Trade strategies

Remember, a higher edge >1 is better for option sellers, a lower edge <1 is better for option buyers, and an edge close to zero indicates a fairly priced option.

Tight vertical spreads

This is the most basic strategy and the one that is used to calculate our data. One of the issues with tight vertical spreads is the fact that tight vertical spreads may not fill easily due to illiquid markets.

Normal vertical spreads

In our case, a normal vertical spread is one that has a larger distance between the strikes - it can be created by moving the long strike further away from the short strike.

Normal vertical spreads gain a larger credit, but also carry larger risks. There is also a higher chance that the stock price will end up between the two wider strikes.

Iron condors

Though it may be counterintuitive to sell a condor (usually used in low-volatility situations) before earnings, it still may yield profits if the market is overpricing a move. Simply compare the edge of both call and put vertical spreads to construct an iron condor.

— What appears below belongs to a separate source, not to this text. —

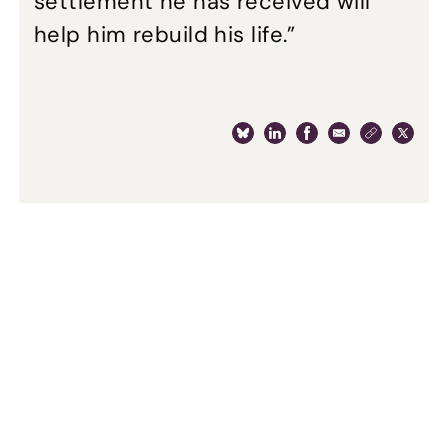
settlement he has received will
help him rebuild his life.”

Likewise, it may be beneficial to go long an iron condor (buy both call and put spreads) in the case that the market is underpricing a move - again, the edge provides an easy way to construct your strategy.

Straddle

Straddles are not recommended by our data; a strangle is preferred.

Strangle

The best strikes to enter a strangle can be easily discovered using the edge calculations - just leave out the second strike of the vertical spread.

Directional plays

Directional plays are enhanced with the edge just like in strangles - again, the edge allows you to pick an ideal strike price that allows you to maximize your profits.

Selling vs buying spreads

It should be noted that selling a spread and buying a spread are not completely opposite to each other. Let's say someone sells a 195-192.5 spread. In order for them to reach maximum profit, they would require the price not to drop past 195 at expiry. On the other hand, the buyer of that spread needs the price of the stock to drop to 192.5 to reach maximum profit. Therefore, that is why buying and selling the same spread may have different edge calculations.

In the advanced data section, there is a button that allows you to toggle between selling and buying the spreads.

Options Liquidity

The options market for lesser traded companies is often illiquid; this provides an opportunity depending on your strategy.

Though we try to be as accurate as possible with our calculations, sometimes there are discrepancies in the market's option prices (for example, a closer strike could be priced "cheaper" than a further out strike; obviously, if you tried to put in an order, it would never fill.) Always use limit orders when dealing with illiquid options!

Selling for low credit

You should be aware that if you sell a vertical spread with options that trade in 5 cent increments for a total credit of 15 cents or lower, you may be forced to close out your position at 5 cents. This will cut heavily into your max profit potential if you do not wish to hold until expiry.

Also, if you have a broker that charges per option leg, you may find yourself swamped with fees.

The best way to remedy this is to simply sell a wider vertical spread, which would yield a larger amount of credit.

Remaining time value

If a company reports earlier in the week, a spread may not experience a full realization of profit or loss after the earnings event. It is up to you and your strategy to decide the criteria for closing your trade.

When to close

Obviously, this depends on your strategy. However, it should be noted that during the market opens right after earnings, all stocks will experience a carryover heightened IV that will continue to decay throughout the day as the stock finds its resting price.

A good way to close your trades is to set a percentage of profit you are aiming for, and then setting a limit order at that percentage to close the trade.

Beware of high IV

Often, many beginner option traders fall for the trap of always "selling during high IV, and buying during low IV". Often, high IV may be justified on a stock, especially if its a newer company that has large swings during earnings. Always use the edge calculation to confirm whether high IV is justified by studying how the stock has behaved in the past.

Do not blindly follow edge

Edge is an extremely useful tool that allows you to find and organize good trades quickly; however, like every other indicator, it should never be followed blindly. During earnings trades, you should always conduct your own research as well as use other indicators before executing trades.